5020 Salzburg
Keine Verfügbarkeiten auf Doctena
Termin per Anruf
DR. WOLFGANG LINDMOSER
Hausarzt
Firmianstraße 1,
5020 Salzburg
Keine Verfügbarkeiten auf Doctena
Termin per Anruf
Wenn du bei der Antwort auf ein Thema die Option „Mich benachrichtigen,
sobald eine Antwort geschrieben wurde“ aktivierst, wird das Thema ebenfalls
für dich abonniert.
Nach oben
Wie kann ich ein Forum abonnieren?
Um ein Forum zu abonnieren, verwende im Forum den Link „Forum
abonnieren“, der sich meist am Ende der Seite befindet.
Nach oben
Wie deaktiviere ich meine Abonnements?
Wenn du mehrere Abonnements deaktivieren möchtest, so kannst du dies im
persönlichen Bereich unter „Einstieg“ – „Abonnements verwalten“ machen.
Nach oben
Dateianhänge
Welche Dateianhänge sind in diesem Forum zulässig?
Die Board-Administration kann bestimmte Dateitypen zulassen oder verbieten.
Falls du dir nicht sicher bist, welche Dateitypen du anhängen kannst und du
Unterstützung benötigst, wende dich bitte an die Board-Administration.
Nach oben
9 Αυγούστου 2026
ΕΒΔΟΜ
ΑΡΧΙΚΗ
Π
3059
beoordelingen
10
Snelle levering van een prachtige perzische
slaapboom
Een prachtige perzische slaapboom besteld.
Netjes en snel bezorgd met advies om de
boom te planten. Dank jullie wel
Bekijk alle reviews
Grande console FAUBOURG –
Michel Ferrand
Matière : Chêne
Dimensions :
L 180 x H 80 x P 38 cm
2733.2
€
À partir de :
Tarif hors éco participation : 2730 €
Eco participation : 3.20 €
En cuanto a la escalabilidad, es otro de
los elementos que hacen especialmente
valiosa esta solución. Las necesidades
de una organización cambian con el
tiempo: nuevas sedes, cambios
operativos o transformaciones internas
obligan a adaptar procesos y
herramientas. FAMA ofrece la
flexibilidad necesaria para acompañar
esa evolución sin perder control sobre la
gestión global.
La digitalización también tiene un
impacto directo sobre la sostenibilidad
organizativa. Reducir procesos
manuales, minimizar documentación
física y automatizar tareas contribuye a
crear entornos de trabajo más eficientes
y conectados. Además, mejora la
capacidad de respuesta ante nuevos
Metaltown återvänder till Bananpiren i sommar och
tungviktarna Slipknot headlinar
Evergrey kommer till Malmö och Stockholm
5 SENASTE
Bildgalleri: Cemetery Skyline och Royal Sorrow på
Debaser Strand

◇ ◇ ◇

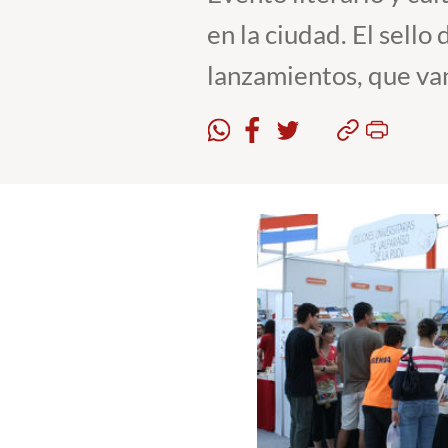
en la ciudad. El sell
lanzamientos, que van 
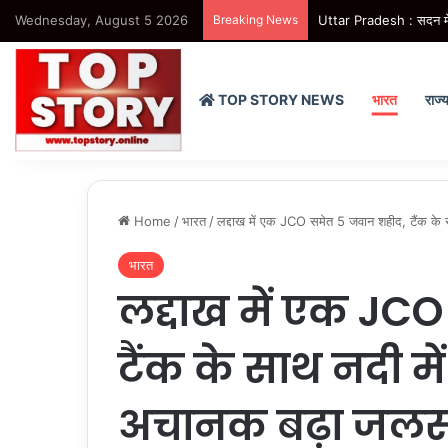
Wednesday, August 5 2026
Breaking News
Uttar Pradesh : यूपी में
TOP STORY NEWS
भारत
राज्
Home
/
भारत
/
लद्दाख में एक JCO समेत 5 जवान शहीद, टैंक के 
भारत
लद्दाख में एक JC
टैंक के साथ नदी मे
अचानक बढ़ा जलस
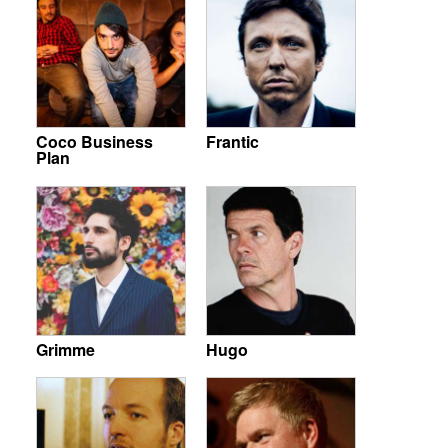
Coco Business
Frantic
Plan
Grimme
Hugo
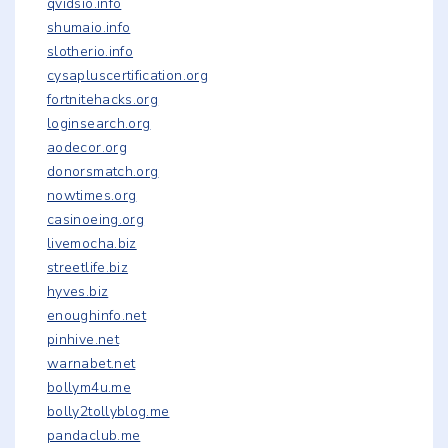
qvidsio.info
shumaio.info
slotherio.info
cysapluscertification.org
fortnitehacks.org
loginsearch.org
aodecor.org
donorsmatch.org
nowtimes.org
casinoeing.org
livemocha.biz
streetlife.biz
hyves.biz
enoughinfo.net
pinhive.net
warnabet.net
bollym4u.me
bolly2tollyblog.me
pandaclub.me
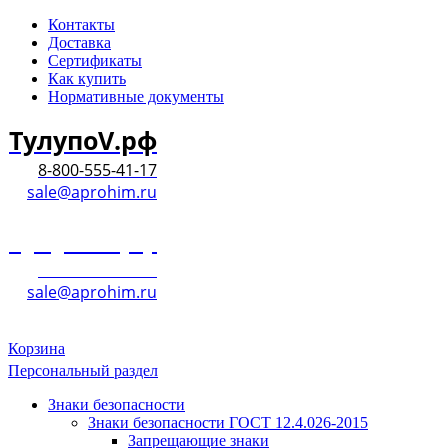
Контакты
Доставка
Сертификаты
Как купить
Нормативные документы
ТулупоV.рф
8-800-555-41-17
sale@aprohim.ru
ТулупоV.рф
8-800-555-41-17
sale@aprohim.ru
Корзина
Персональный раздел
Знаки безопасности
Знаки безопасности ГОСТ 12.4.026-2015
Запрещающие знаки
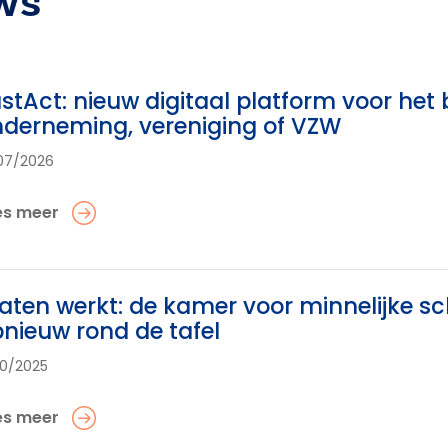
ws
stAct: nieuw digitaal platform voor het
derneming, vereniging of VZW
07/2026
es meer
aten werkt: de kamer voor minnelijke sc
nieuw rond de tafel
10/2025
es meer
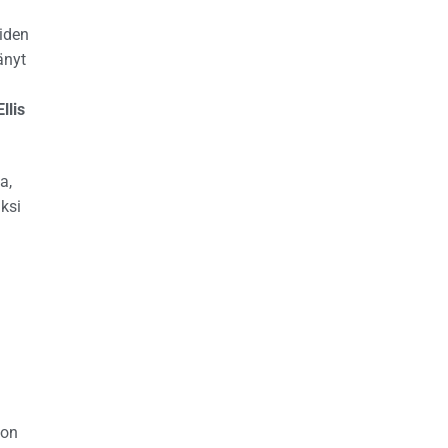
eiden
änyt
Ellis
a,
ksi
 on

◇ ◇ ◇

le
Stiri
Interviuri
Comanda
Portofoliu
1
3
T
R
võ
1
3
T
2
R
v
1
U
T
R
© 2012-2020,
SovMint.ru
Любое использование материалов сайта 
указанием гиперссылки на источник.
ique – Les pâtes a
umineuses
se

◇ ◇ ◇

Action item:
From the line that has "obligan a adaptar procesos y" through the line that has "Debaser Strand", copy every line exactly as it appears above, and leave out all others.

Answer space:
obligan a adaptar procesos y
herramientas. FAMA ofrece la
flexibilidad necesaria para acompañar
esa evolución sin perder control sobre la
gestión global.
La digitalización también tiene un
impacto directo sobre la sostenibilidad
organizativa. Reducir procesos
manuales, minimizar documentación
física y automatizar tareas contribuye a
crear entornos de trabajo más eficientes
y conectados. Además, mejora la
capacidad de respuesta ante nuevos
Metaltown återvänder till Bananpiren i sommar och
tungviktarna Slipknot headlinar
Evergrey kommer till Malmö och Stockholm
5 SENASTE
Bildgalleri: Cemetery Skyline och Royal Sorrow på
Debaser Strand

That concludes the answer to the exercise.